Repeat the entries that follow verbatim, without any of their pictures.

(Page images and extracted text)
+-------+

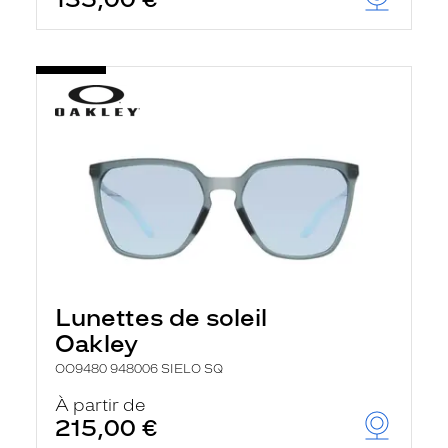
t
r
e
c
h
a
r
g
e
l
a
p
a
g
e
Lunettes de soleil
Oakley
OO9480 948006 SIELO SQ
À partir de
215,00 €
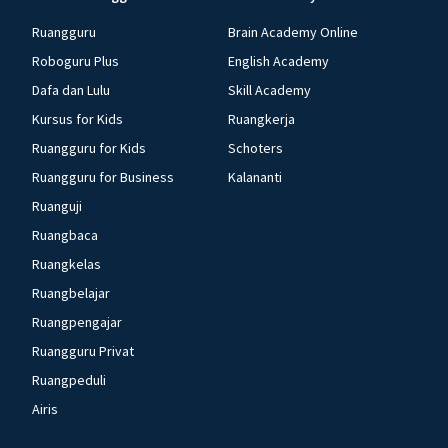
Ruangguru
Brain Academy Online
Roboguru Plus
English Academy
Dafa dan Lulu
Skill Academy
Kursus for Kids
Ruangkerja
Ruangguru for Kids
Schoters
Ruangguru for Business
Kalananti
Ruanguji
Ruangbaca
Ruangkelas
Ruangbelajar
Ruangpengajar
Ruangguru Privat
Ruangpeduli
Airis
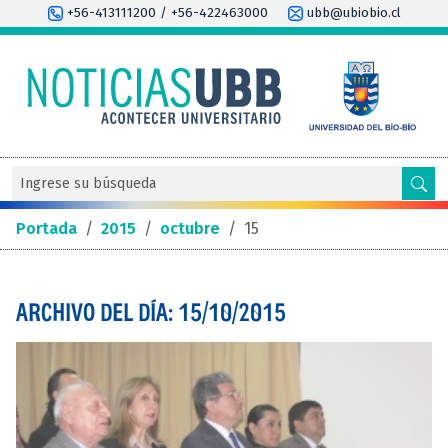
+56-413111200 / +56-422463000
ubb@ubiobio.cl
Portada
/
2015
/
octubre
/
15
ARCHIVO DEL DÍA: 15/10/2015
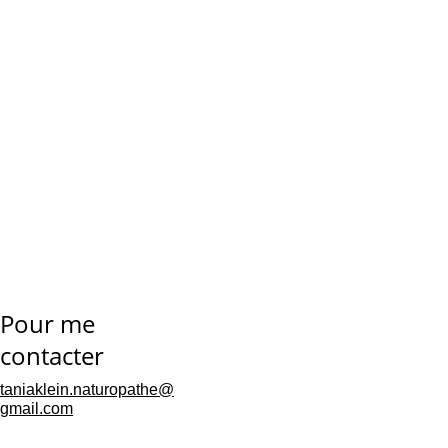
Appel découverte – 
20 min (gratuit)
 💬
Pour faire 
connaissance et 
cerner vos besoins.
1er rendez-vous – 
1h30 (60 €)
 🕒
Bilan complet : 
alimentation, stress, 
Pour me 
sommeil, habitudes. 
contacter
Plan personnalisé 
taniaklein.naturopathe@
envoyé ensuite.
gmail.com
Suivi – 45 min (45 €)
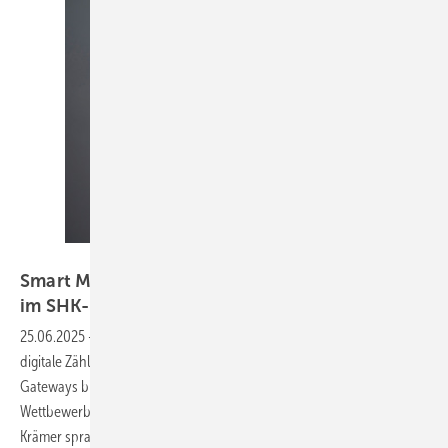
Bild: Peter Jagusch
S mart Meter als Sprungbrett – Digitalisierung
im
SHK-Handwerk
25.06.2025
-
Die Heizkostenverordnung schreibt eine Um­rüstung auf
digitale Zähler bis Ende 2026 vor. Die Einführung der Smart-Meter-
Gateways birgt technische Anforderungen und steigenden
Wettbewerbsdruck für SHK-Betriebe. SBZ-­Redakteurin Katrin Drogatz-
Krämer sprach mit Frank Molliné, Geschäftsführer des Mess- und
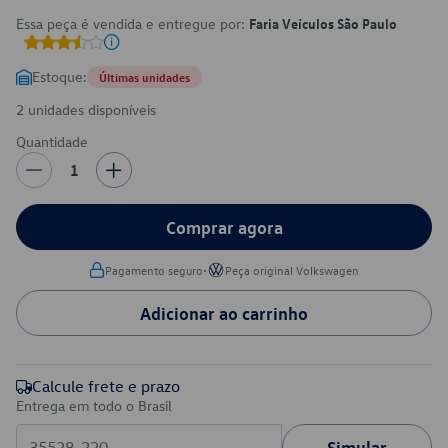
Essa peça é vendida e entregue por:
Faria Veículos São Paulo
Estoque:
Últimas unidades
2 unidades disponíveis
Quantidade
1
Comprar agora
•
Pagamento seguro
Peça original Volkswagen
Adicionar ao carrinho
Calcule frete e prazo
Entrega em todo o Brasil
Simular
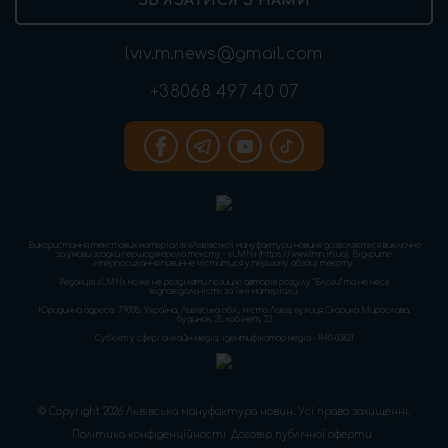
ЗВ’ЯЗАТИСЯ З НАМИ
lviv.m.news@gmail.com
+38068 497 40 07
Використання текстових матеріалів «Львівської мануфактури новин» дозволяється виключно
за умови згадки першоджерела тексту – «LMN» (https://www.lmn.in.ua). Відкрите
гіперпосилання повинне міститися у першому абзаці тексту.
Редакція «LMN» може не розділяти позицію авторів розділу “Блоги” та не несе
відповідальність за їхні матеріали.
Юридична адреса: 79005, Україна, Львівська обл., місто Львів, вулиця Скорика Мирослава,
будинок, 31, кабінет, 23
Cуб'єкт у сфері онлайн-медіа; ідентифікатор медіа - R40-03621
© Copyright 2026 Львівська мануфактура новин. Усі права захищенні.
Політика конфіденційності
Договір публічної оферти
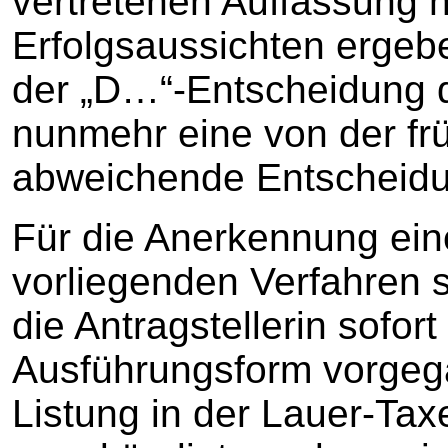
vertretenen Auffassung 
Erfolgsaussichten ergeb
der „D…“-Entscheidung 
nunmehr eine von der f
abweichende Entscheidu
Für die Anerkennung eine
vorliegenden Verfahren
die Antragstellerin sofor
Ausführungsform vorgeg
Listung in der Lauer-Ta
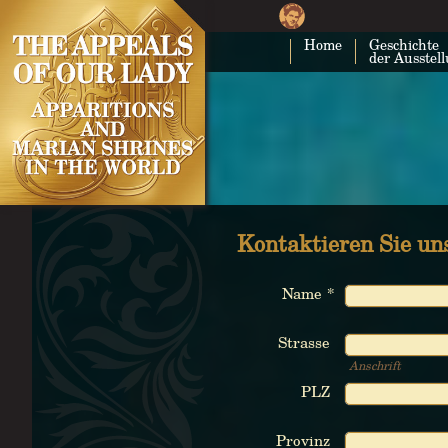
Home
Geschichte
der Ausstel
Kontaktieren Sie un
Name *
Strasse
Anschrift
PLZ
Provinz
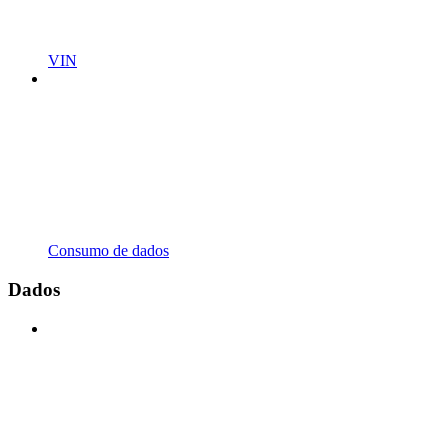
VIN
Consumo de dados
Dados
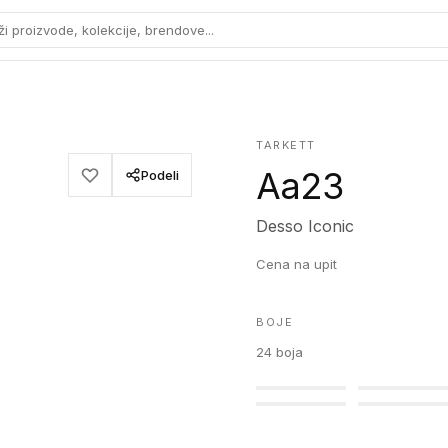
ži proizvode, kolekcije, brendove...
TARKETT
Aa23
Podeli
Desso Iconic
Cena na upit
BOJE
24
boja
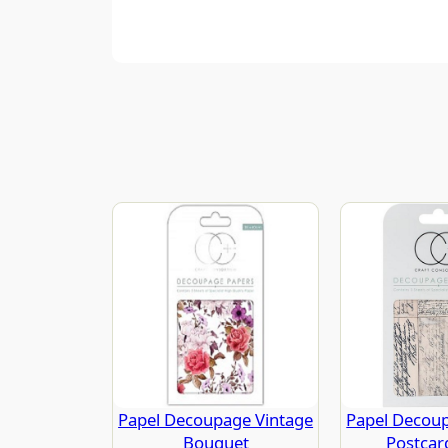
Papel Decoupage Vintage
Papel Decou
Bouquet
Postcard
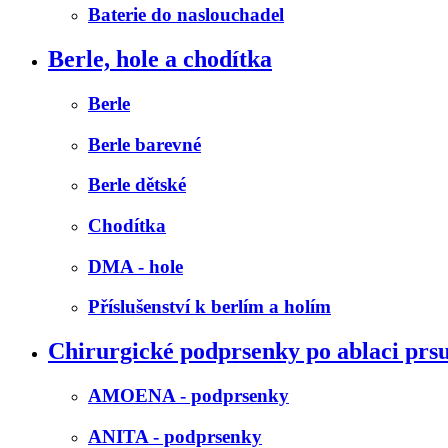
Baterie do naslouchadel
Berle, hole a chodítka
Berle
Berle barevné
Berle dětské
Chodítka
DMA - hole
Příslušenství k berlím a holím
Chirurgické podprsenky po ablaci prs
AMOENA - podprsenky
ANITA - podprsenky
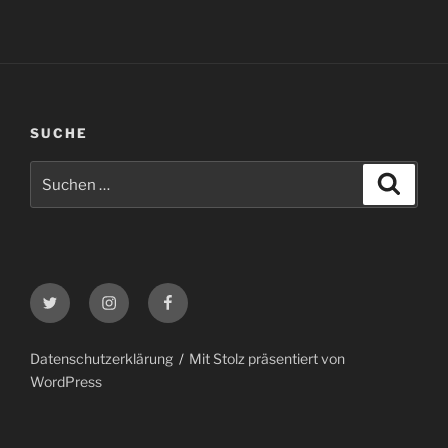
SUCHE
Suche
Suche
nach:
Twitter
Instagram
Facebook
Datenschutzerklärung
Mit Stolz präsentiert von
WordPress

+-------+

# [COMPLETED TASK]
t
r
e
c
h
a
r
g
e
l
a
p
a
g
e
Lunettes de soleil
Oakley
OO9480 948006 SIELO SQ
À partir de
215,00 €
Ruangguru
Brain Academy Online
Roboguru Plus
English Academy
Dafa dan Lulu
Skill Academy
Kursus for Kids
Ruangkerja
Ruangguru for Kids
Schoters
Ruangguru for Business
Kalananti
Ruanguji
Ruangbaca
Ruangkelas
Ruangbelajar
Ruangpengajar
Ruangguru Privat
Ruangpeduli
Airis
+56-413111200 / +56-422463000
ubb@ubiobio.cl
Portada
/
2015
/
octubre
/
15
ARCHIVO DEL DÍA: 15/10/2015
Appel découverte – 
20 min (gratuit)
 💬
Pour faire 
connaissance et 
cerner vos besoins.
1er rendez-vous – 
1h30 (60 €)
 🕒
Bilan complet : 
alimentation, stress, 
Pour me 
sommeil, habitudes. 
contacter
Plan personnalisé 
taniaklein.naturopathe@
envoyé ensuite.
gmail.com
Suivi – 45 min (45 €)
Bild: Peter Jagusch
S mart Meter als Sprungbrett – Digitalisierung
im
SHK-Handwerk
25.06.2025
-
Die Heizkostenverordnung schreibt eine Um­rüstung auf
digitale Zähler bis Ende 2026 vor. Die Einführung der Smart-Meter-
Gateways birgt technische Anforderungen und steigenden
Wettbewerbsdruck für SHK-Betriebe. SBZ-­Redakteurin Katrin Drogatz-
Krämer sprach mit Frank Molliné, Geschäftsführer des Mess- und
Essa peça é vendida e entregue por:
Faria Veículos São Paulo
Estoque:
Últimas unidades
2 unidades disponíveis
Quantidade
1
Comprar agora
•
Pagamento seguro
Peça original Volkswagen
Adicionar ao carrinho
Calcule frete e prazo
Entrega em todo o Brasil
Simular
ЗВ’ЯЗАТИСЯ З НАМИ
lviv.m.news@gmail.com
+38068 497 40 07
Використання текстових матеріалів «Львівської мануфактури новин» дозволяється виключно
за умови згадки першоджерела тексту – «LMN» (https://www.lmn.in.ua). Відкрите
гіперпосилання повинне міститися у першому абзаці тексту.
Редакція «LMN» може не розділяти позицію авторів розділу “Блоги” та не несе
відповідальність за їхні матеріали.
Юридична адреса: 79005, Україна, Львівська обл., місто Львів, вулиця Скорика Мирослава,
будинок, 31, кабінет, 23
Cуб'єкт у сфері онлайн-медіа; ідентифікатор медіа - R40-03621
© Copyright 2026 Львівська мануфактура новин. Усі права захищенні.
Політика конфіденційності
Договір публічної оферти
vertretenen Auffassung 
Erfolgsaussichten ergeb
der „D…“-Entscheidung 
nunmehr eine von der f
abweichende Entscheidu
Für die Anerkennung eine
vorliegenden Verfahren
die Antragstellerin sofor
Ausführungsform vorgeg
Listung in der Lauer-Ta
Home
Geschichte
der Ausstel
Kontaktieren Sie un
Name *
Strasse
Anschrift
PLZ
Provinz
VIN
Consumo de dados
Dados
ži proizvode, kolekcije, brendove...
TARKETT
Aa23
Podeli
Desso Iconic
Cena na upit
BOJE
24
boja
Papel Decoupage Vintage
Papel Decou
Bouquet
Postcard
Baterie do naslouchadel
Berle, hole a chodítka
Berle
Berle barevné
Berle dětské
Chodítka
DMA - hole
Příslušenství k berlím a holím
Chirurgické podprsenky po ablaci prs
AMOENA - podprsenky
ANITA - podprsenky
SUCHE
Suche
Suche
nach:
Twitter
Instagram
Facebook
Datenschutzerklärung
Mit Stolz präsentiert von
WordPress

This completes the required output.